Jesus consistently speaks of spiritual truths, but His audience—whether the crowds, the Pharisees, or even His own disciples—misunderstands because they are interpreting through a worldly, fleshly lens.

This disconnect exposes the confusion, frustration, and blindness that comes from trying to understand the Kingdom of God with a worldly mindset.


III. 🕊️ 1. John 3: Nicodemus and Being Born Again

Jesus: “Unless one is born again, he cannot see the kingdom of God.”
Nicodemus: “How can a man be born when he is old? Can he enter a second time into his mother’s womb?” (John 3:3–4)
  • Jesus is speaking of spiritual rebirth through the Spirit.
  • Nicodemus interprets it biologically.
  • Confusion results because Nicodemus is a “teacher of Israel” but cannot grasp heavenly things (v. 10–12).
  • He is trained in Scripture, but still thinks earthly.

🌾 2. John 4: The Samaritan Woman and Living Water

Jesus: “If you knew... who it is that is saying to you, ‘Give me a drink,’ you would have asked him, and he would have given you living water.”
Woman: “Sir, you have nothing to draw water with, and the well is deep.” (John 4:10–11)
  • Jesus offers spiritual life (living water = eternal life through the Spirit).
  • The woman thinks of physical thirst and literal water.
  • Her worldly thinking limits her understanding, yet she is gradually awakened to spiritual truth as Jesus reveals Himself.

🍞 3. John 6: Bread of Life Discourse

Jesus: “Do not labor for the food that perishes, but for the food that endures to eternal life…”
Crowd: “What sign do you do, that we may see and believe you?
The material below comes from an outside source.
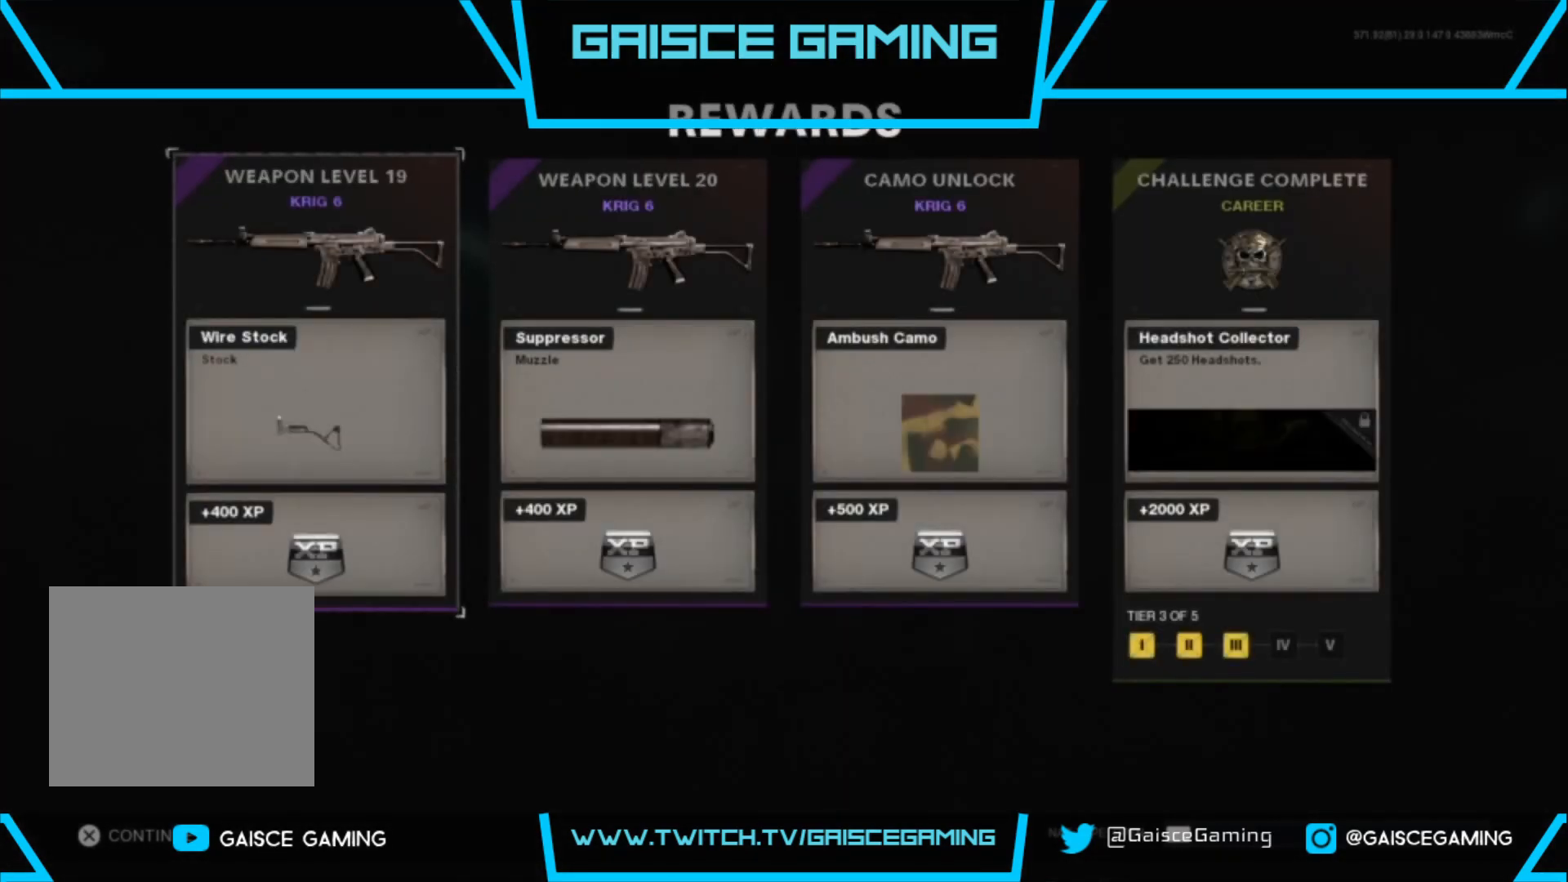
{"buttons": [], "left_stick": "right", "right_stick": "center", "events": [[433, "left_stick", "right"]]}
What work do you perform?” (John 6:27, 30)
  • Jesus is speaking of spiritual nourishment (Himself as the true bread).
  • The crowd is focused on physical bread (miracles, provision).
  • Their materialistic mindset blocks them from seeing the deeper truth that He is offering Himself.

👑 4. Luke 17:20–21 – The Coming of the Kingdom

“The kingdom of God is not coming in ways that can be observed... for behold, the kingdom of God is in your midst.”
  • The Pharisees were expecting a visible, political kingdom.
  • Jesus was pointing to a spiritual reign—God’s rule breaking into human hearts through the Messiah.
  • Their obsession with signs and externals blinded them to the reality already among them.

🏛 5. John 2:19–21 – Destroy This Temple

Jesus: “Destroy this temple, and in three days I will raise it up.”
Jews: “It has taken forty-six years to build this temple, and will you raise it up in three days?”
  • Jesus speaks of His body as the temple.
  • They think of Herod’s physical temple.
  • A spiritual truth is misunderstood because their focus is on physical structures and religious systems.

💰 6. Luke 12:13–21 – The Rich Fool

Man: “Teacher, tell my brother to divide the inheritance with me.”
Jesus: “Take care… life does not consist in the abundance of possessions.”
  • The man wants earthly justice and money.
  • Jesus responds with a parable warning against greed and false security in wealth.
  • The man’s worldly lens makes him miss the danger of a covetous heart.

🐎 7. Acts 1:6 – The Disciples Still Expecting a Political Kingdom

“Lord, will you at this time restore the kingdom to Israel?”
  • Even after the resurrection, the disciples are still thinking politically and nationally.
  • Jesus redirects them to the mission of the Spirit and the witness to the nations.
  • The Spirit would not restore earthly power but empower spiritual mission.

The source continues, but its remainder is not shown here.